Wouldn’t be all that surprised. For some, being an MD is their calling, for others, merely their profession. For some, the patient is a human being to be helped, for others, a problem to solve and a check to cash. And so it goes.
This is a bold and gutsy step, there are no guarantees. The whole single payer approach depends on the broadest possible demographic base to gain enough efficiency to make it viable. Vermont may be too small, or sick people may move in and burden the system. A lot of people are invested in seeing it fail, so this is not a slam dunk by any means.
My father owns a practice in VT (he’s for the law, FWIW) and I think people underestimate how much time, effort and money go towards dealing with patients that can’t afford to pay, haggling with all the different insurance companies over what gets paid for, trying to figure out the codes and such for all the different plans, etc. Assuming the State sets up a relatively simple system, I think the potential savings are fairly large.
I suspect some specialists will see a pay-cut, and a few might leave, but that most hospitals and practices in general will make out pretty well.
Also, most people that live in VT really like living in VT. So even if their bottom lines suffer, I doubt you’ll see that many specialists leave. After all, what’s the point in being rich (and specialists are rich) if you can’t live where you want.
Exactly. Just about anyone involved in the medical profession has to know the large percentage that goes into billing and receiving. If VT can truly reduce these costs then the reduction in compensation for anything but the highest-paid specialists should be small enough to be completely swamped by the benefits of living where you want.
We shall hopefully get some meaningful results in the next few years.

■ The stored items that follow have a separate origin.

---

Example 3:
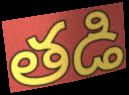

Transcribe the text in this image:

తడి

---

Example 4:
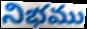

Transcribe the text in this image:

నిభము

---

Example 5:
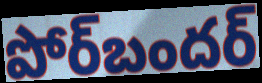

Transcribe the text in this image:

పోర్‌బందర్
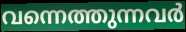
വന്നെത്തുന്നവർ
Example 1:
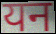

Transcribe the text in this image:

यन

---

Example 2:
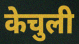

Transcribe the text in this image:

केचुली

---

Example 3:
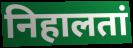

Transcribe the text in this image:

निहालतां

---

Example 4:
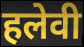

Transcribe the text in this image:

हलेवी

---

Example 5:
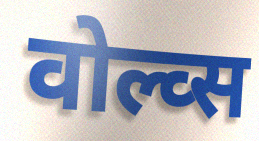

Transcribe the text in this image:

वोल्व्स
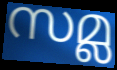
സമ്ല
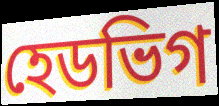
হেডভিগ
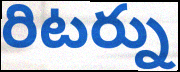
రిటర్ను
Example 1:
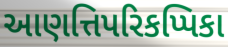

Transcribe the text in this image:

આણત્તિપરિકપ્પિકા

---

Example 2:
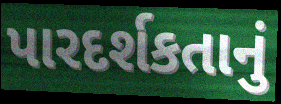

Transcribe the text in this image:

પારદર્શકતાનું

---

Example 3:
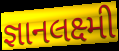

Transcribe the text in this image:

જ્ઞાનલક્ષ્મી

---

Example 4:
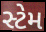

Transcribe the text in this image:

સ્ટેમ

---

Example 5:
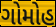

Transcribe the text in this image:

ગોમોહ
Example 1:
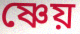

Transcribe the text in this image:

ষ্ণেয়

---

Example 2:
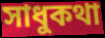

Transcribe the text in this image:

সাধুকথা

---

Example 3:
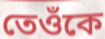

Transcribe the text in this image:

তেওঁকে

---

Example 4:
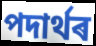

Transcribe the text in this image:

পদাৰ্থৰ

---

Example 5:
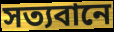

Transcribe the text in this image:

সত্যবানে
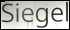
Siegel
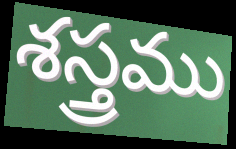
శస్త్రము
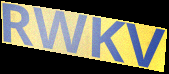
RWKV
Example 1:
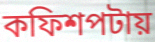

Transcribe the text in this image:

কফিশপটায়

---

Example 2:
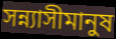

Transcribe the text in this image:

সন্ন্যাসীমানুষ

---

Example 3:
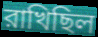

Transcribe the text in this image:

রাখিছিল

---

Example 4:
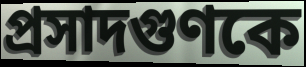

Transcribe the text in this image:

প্রসাদগুণকে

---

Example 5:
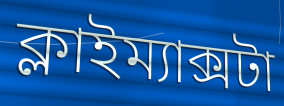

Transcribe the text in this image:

ক্লাইম্যাক্সটা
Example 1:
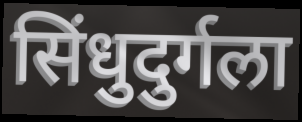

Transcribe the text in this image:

सिंधुदुर्गला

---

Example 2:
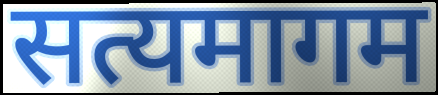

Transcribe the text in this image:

सत्यमागम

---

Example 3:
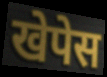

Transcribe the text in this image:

खेपेस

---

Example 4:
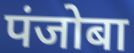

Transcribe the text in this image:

पंजोबा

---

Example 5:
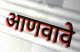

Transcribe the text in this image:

आणवावे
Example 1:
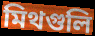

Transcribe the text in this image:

মিথগুলি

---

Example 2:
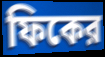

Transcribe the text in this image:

ফিকের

We already have Hawaii, it demonstrates that the right wing predicted high numbers of doctors that would “flee” an already expanded medicare did not materialize. The FUD numbers that the right wing sources like the Wall Street Journal predicted were indeed just Chicken little musings.
History shows that “states’ rights” were supposed to be about keeping slavery. Then about keeping Jim Crow. Then about keeping segregation. Today, about keeping blacks’ access to voting, among other things, limited.

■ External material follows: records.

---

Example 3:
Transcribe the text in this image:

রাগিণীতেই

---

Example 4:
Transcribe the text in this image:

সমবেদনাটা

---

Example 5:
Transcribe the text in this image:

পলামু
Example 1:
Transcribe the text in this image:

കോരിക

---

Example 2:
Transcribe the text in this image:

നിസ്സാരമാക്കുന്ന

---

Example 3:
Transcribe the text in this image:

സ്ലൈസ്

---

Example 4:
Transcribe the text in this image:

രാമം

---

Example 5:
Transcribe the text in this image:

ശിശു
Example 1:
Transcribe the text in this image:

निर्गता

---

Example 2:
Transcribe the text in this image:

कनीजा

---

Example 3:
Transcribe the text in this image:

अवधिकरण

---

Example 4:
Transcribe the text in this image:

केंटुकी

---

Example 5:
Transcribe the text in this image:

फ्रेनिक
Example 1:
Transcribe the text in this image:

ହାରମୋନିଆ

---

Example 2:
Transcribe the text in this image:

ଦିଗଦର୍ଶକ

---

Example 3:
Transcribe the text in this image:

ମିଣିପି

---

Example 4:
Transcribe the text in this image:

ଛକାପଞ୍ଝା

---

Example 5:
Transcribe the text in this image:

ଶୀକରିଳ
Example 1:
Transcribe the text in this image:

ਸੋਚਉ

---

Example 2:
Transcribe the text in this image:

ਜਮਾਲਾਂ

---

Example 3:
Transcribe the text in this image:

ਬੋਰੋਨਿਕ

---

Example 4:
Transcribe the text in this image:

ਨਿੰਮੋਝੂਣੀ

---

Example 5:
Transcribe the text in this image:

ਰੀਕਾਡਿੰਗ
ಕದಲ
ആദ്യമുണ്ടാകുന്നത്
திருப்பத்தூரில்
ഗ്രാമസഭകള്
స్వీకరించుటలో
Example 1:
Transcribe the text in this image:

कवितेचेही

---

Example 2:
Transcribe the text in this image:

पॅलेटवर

But you won’t find this “social laboratories” stuff seriously presented as a central justification outside of recent revisionist screeds.
Terr’s probably right. There probably will be doctors who leave Vermont to seek more profitable practices elsewhere.
That’s pretty much the fundamental divide on this issue. Do we want a health care system that serves the best interests of special interests like doctors and insurers or do we want a health care system that serves the best interests of the general public?
Conveniently, our two major political parties have taken the two different sides on this issue. The Republicans generally favor the special interests and the Democrats generally favor the general public. So people can decide which position they support and vote accordingly.
It would be nice if all political issues offered such a clear choice.
The history of states rights also has legalized SSM, liberal drug laws, and the abolishing of the death penalty. We could also mention that slaves were first freed by states rights. States Rights is by itself neither a great evil or an undoubted good.
Fair points, but the states that have done so have still failed in getting those things established nationwide. The “experiments” have proven successful, but the other states have generally not used the results of the “laboratories”.
Not really. There was no abolition of slavery in any state after the Constitution was ratified, until the Civil War did it by force. The “free” states had abolished it beforehand, or as part of the constitutions they submitted to Congress as part of their statehood applications.
The problem is when its alleged goodness is used as an argument itself, as a cover for simple obstinacy - especially when accompanied by a demonstrated ignorance of the Constitution’s supremacy clause, as it so often is. Not only is the US not a confederation of states under the Constitution, as we are so often tiresomely told, it never was.
I will would also make the point also that many doctors in the long run will benefit, and as the case of Hawaii shows “Yes, some are [leaving]. Long answer: Not as many as you might have thought”.
As I have seen on discussions like this one, an important cost item that many miss is that savings for the doctors do happen when there is less private bureaucratic red tape to deal compared with the current system we have, doctors would actually benefit for having less overhead costs.
It’s true that nowhere it the world pays doctors anywhere near as much as the USA. Yet most countries in the West have more doctors per capita than America.
It is a fundamental divide - between people who think that if you reduce a doctor to a civil servant with a “reasonable” salary, you will get the same quality as you would in a high-income-for-doctors market system.